#### Source passage

The Supreme Court did exactly the opposite in the 2003 term, however, by deciding that homosexuals have a constitutional right to engage in sodomy. Lawrence v. Texas, 123 S.Ct. 2472 (2003).

Our constitutional privacy rights (the word “privacy” appears nowhere in the United States Constitution) apparently include the right to engage in sodomy and to have an abortion (Roe v. Wade, 410 U.S. 113 (1973)), but do not include the right to terminate one’s own life with the assistance of a physician, even if one is terminally ill and in severe pain.

It is exactly this type of ad-hoc policy-making that ought to be left to our elected representatives; that is, to those that our accountable to us. And since federal judges – by virtue of their lifetime appointment – are not accountable to voters, the only thing that can keep them in check is the text of the law itself.

However, since so many of the decisions being handed down by the courts cannot find any support in the text of the law, the courts are resorting to novel ways – including international sentiments – in reaching the decision that they subjectively deem just. The most dangerous method of constitutional adjudication is the concept of a “living Constitution,” which is nothing more than a carte blanche to those who wear black robes to do as they please.

########

Copy the passage on court rulings and privacy rights word for word, from "The Supreme Court" to "in severe pain.". The material that follows was drawn from a separate source.

#### Entries

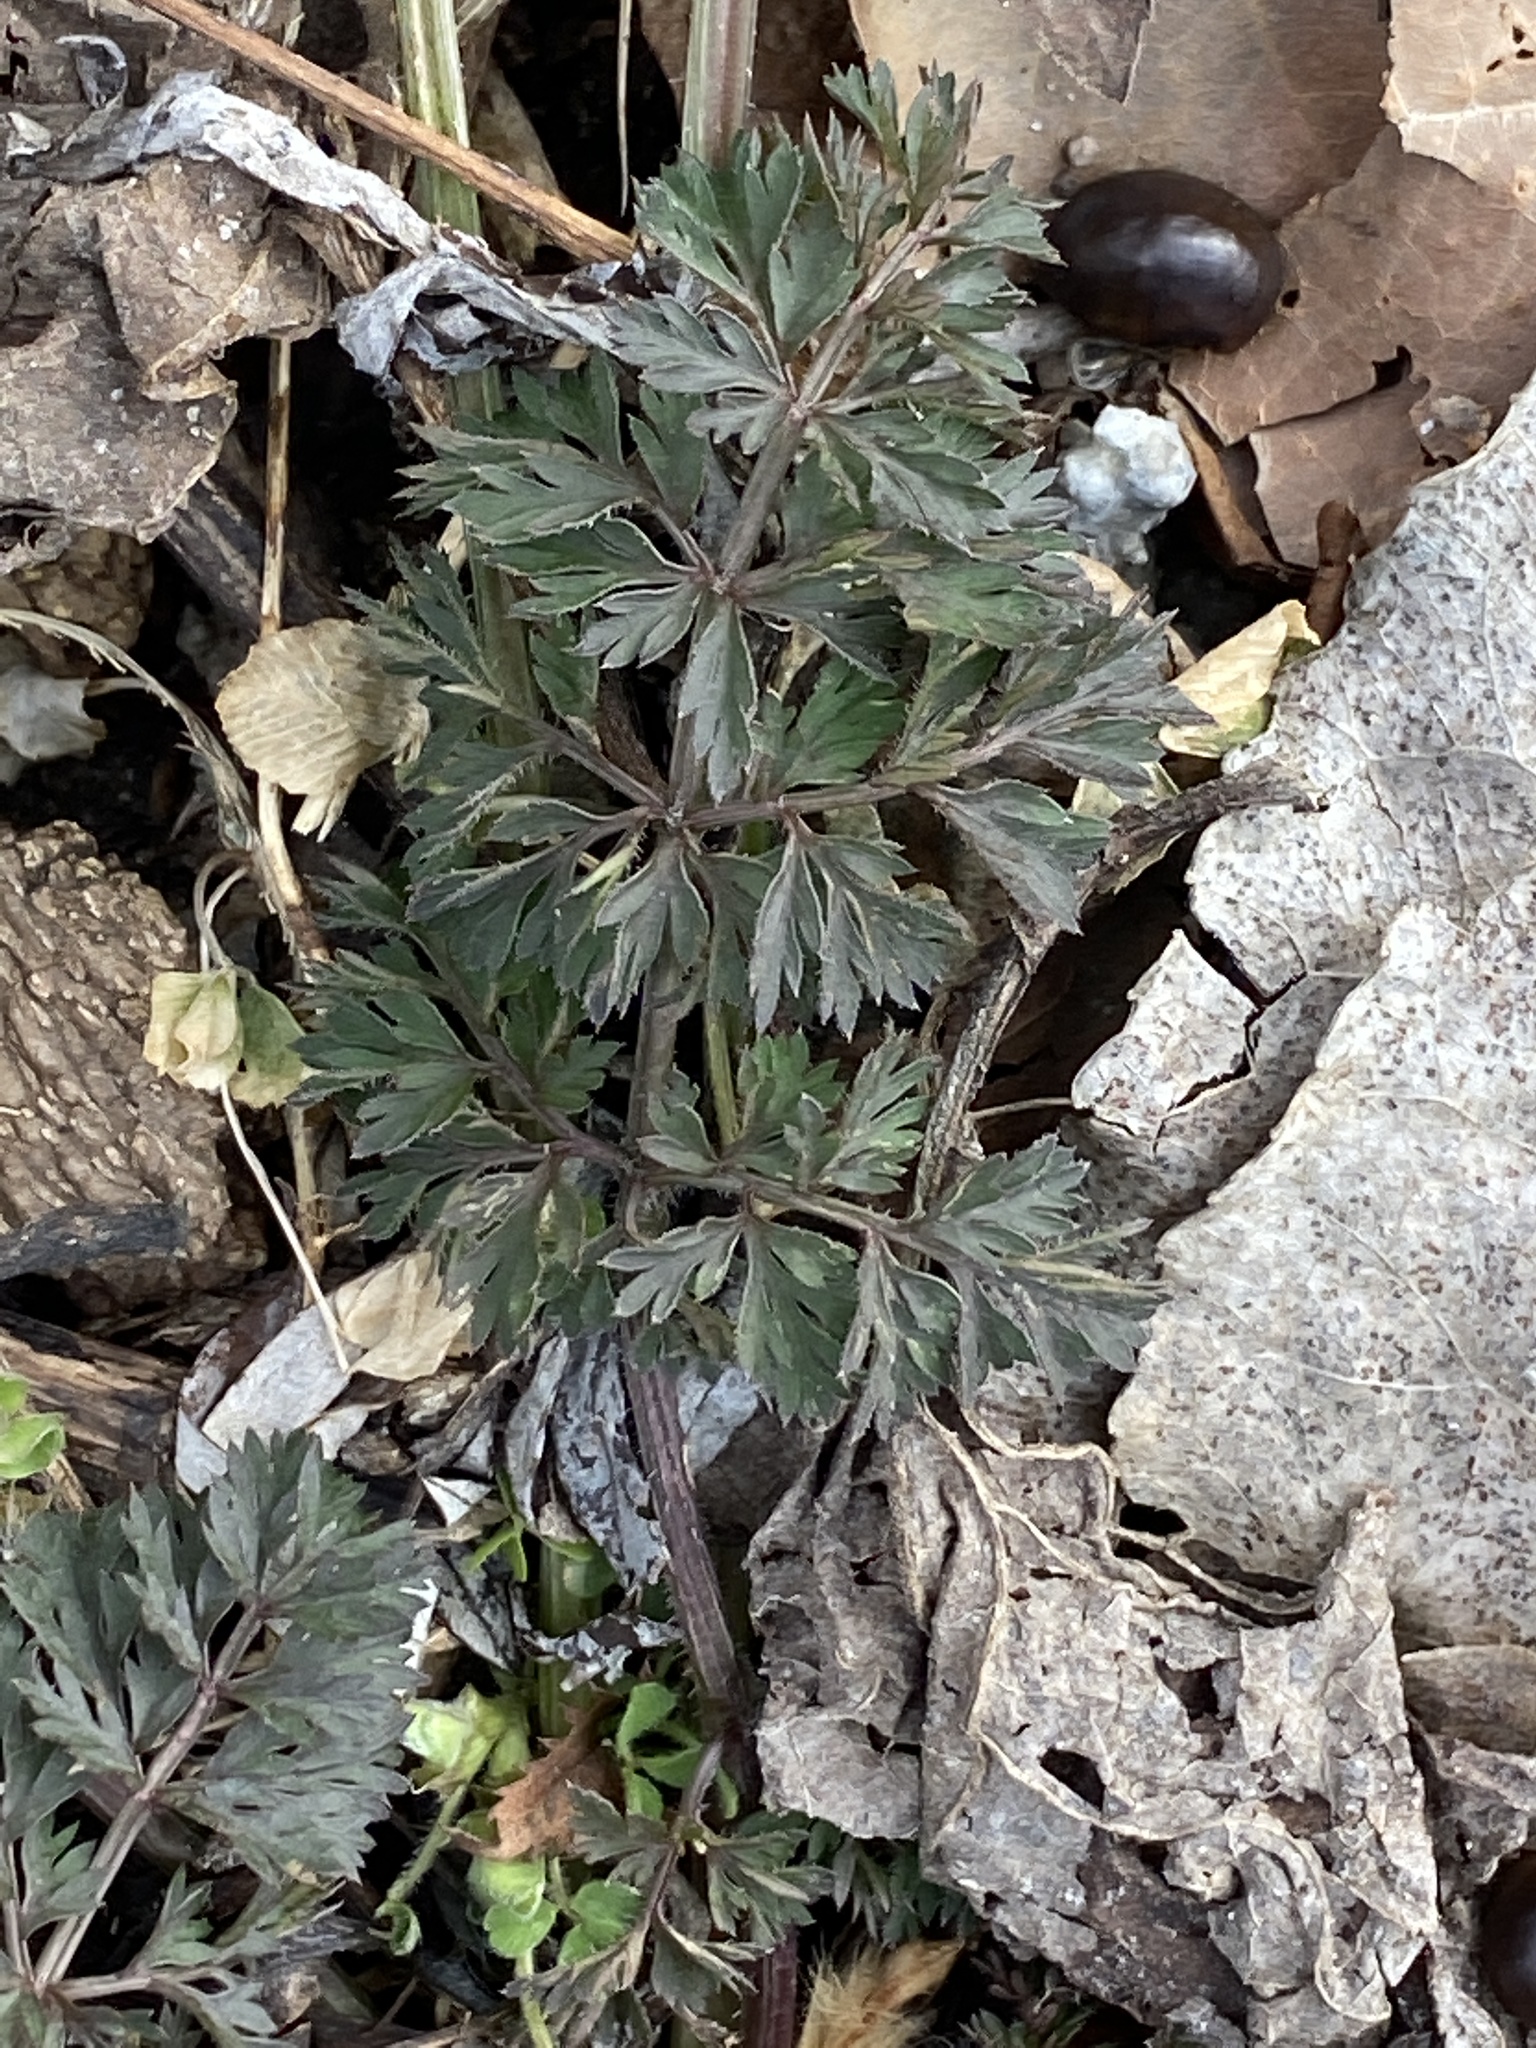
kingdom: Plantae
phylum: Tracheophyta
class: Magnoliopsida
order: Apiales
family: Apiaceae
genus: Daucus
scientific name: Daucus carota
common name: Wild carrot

########
#### Entries

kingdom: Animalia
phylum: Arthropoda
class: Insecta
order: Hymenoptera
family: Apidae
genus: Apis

########
#### Entries

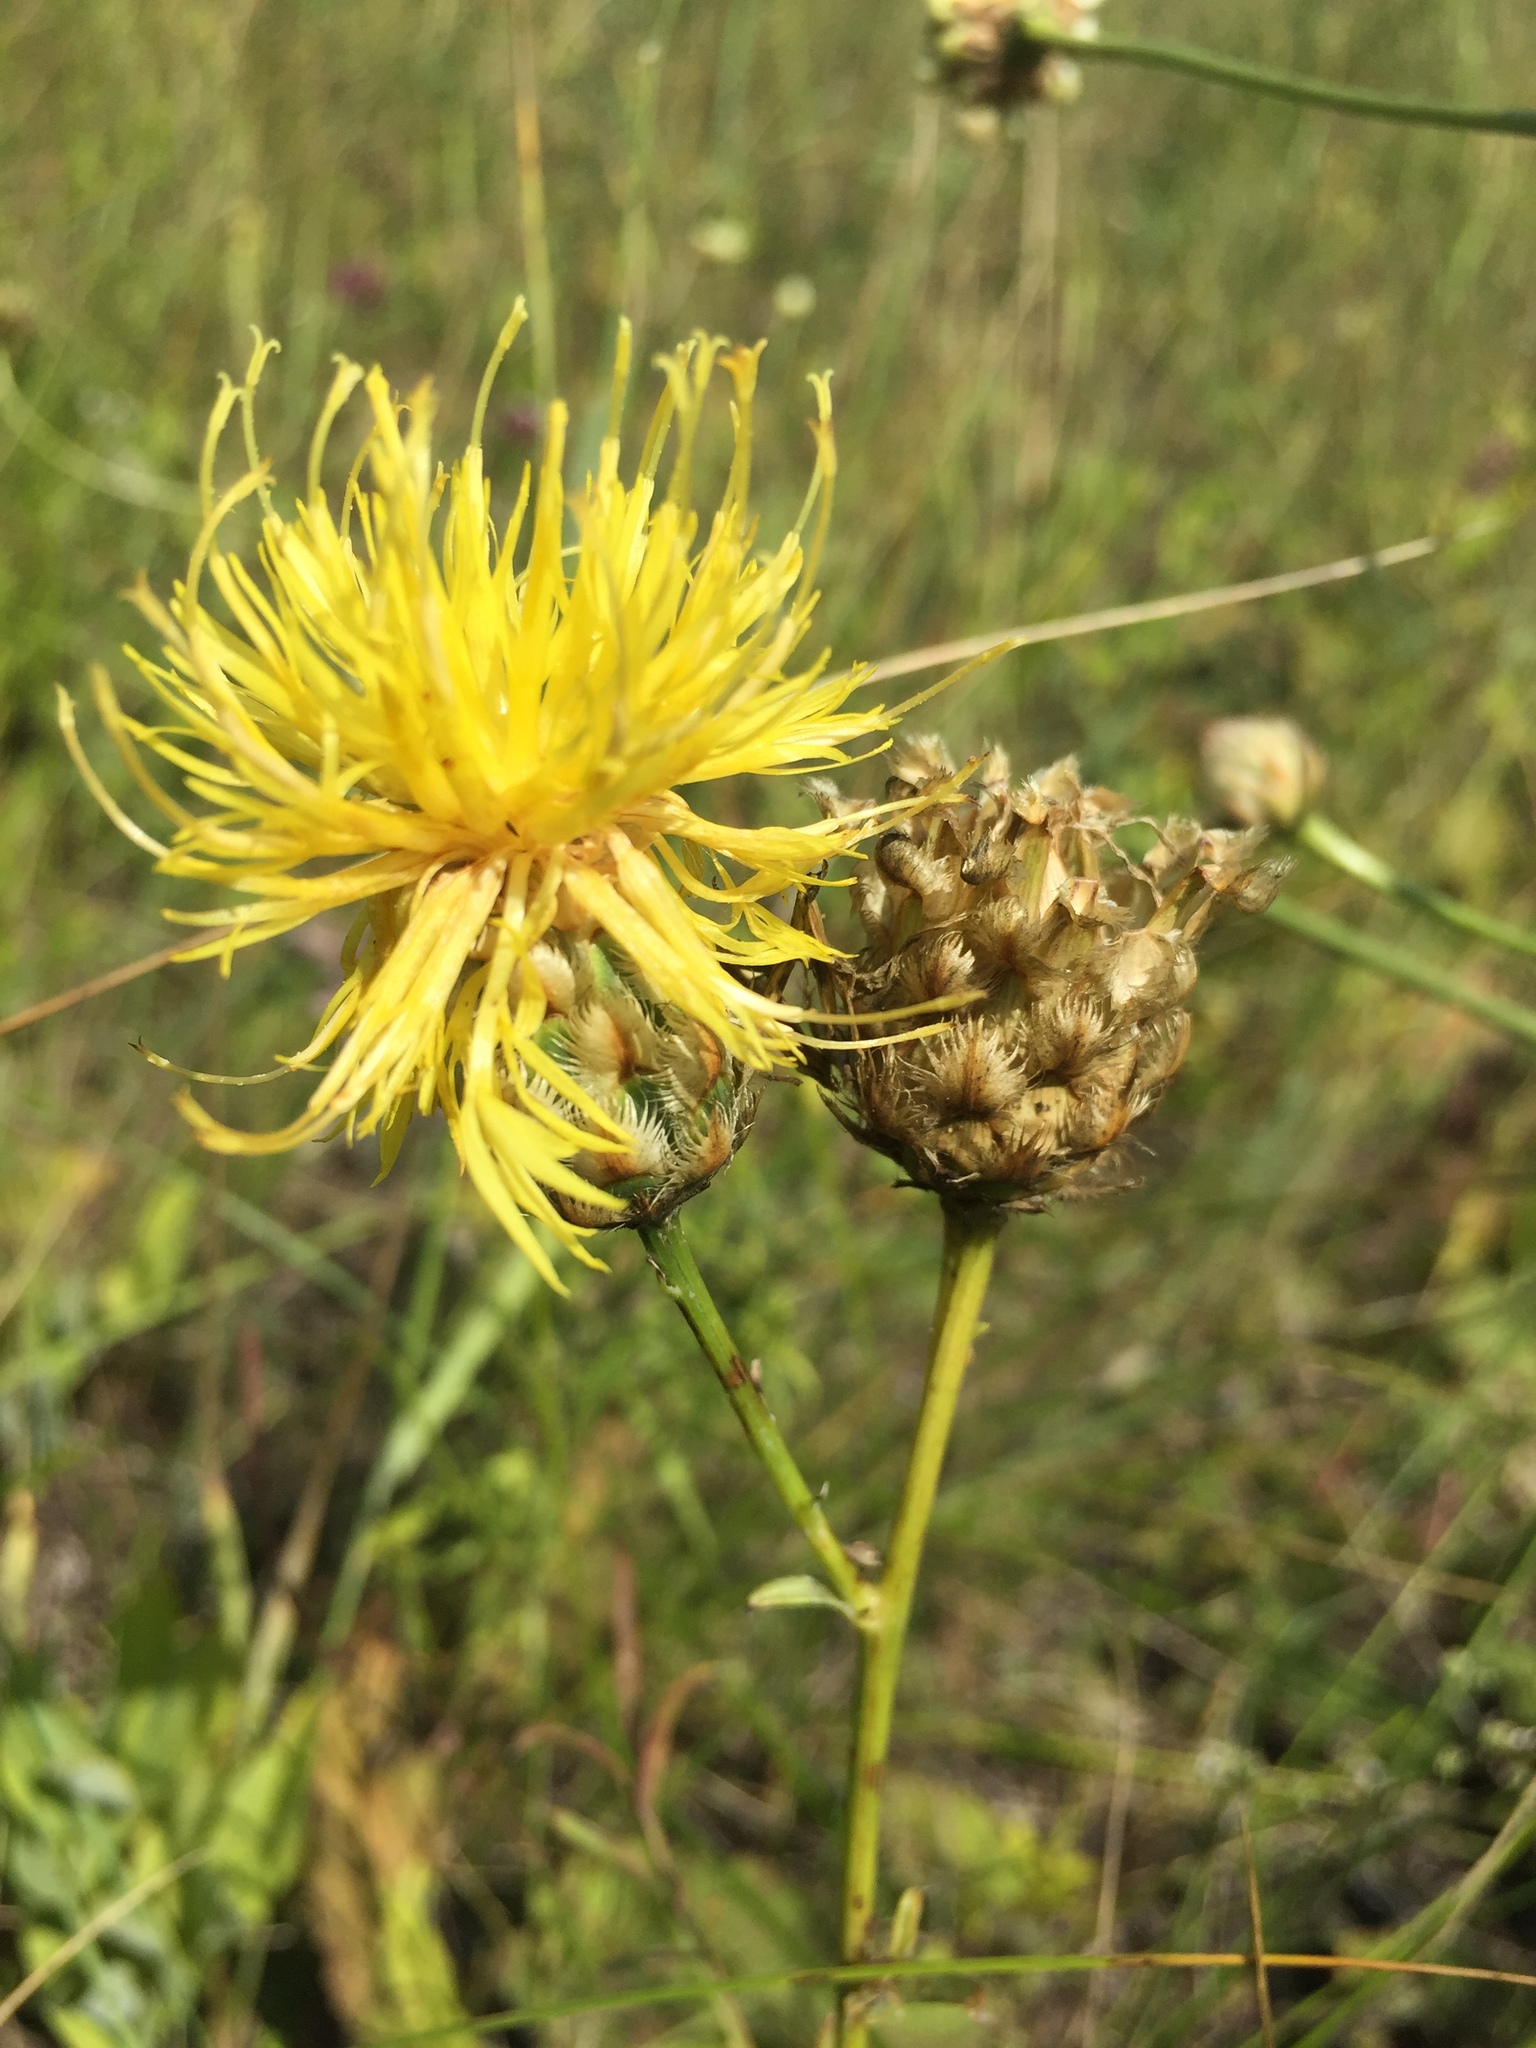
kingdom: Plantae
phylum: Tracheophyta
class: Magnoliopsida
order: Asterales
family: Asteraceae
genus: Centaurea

########

Written solution:
The Supreme Court did exactly the opposite in the 2003 term, however, by deciding that homosexuals have a constitutional right to engage in sodomy. Lawrence v. Texas, 123 S.Ct. 2472 (2003).

Our constitutional privacy rights (the word “privacy” appears nowhere in the United States Constitution) apparently include the right to engage in sodomy and to have an abortion (Roe v. Wade, 410 U.S. 113 (1973)), but do not include the right to terminate one’s own life with the assistance of a physician, even if one is terminally ill and in severe pain.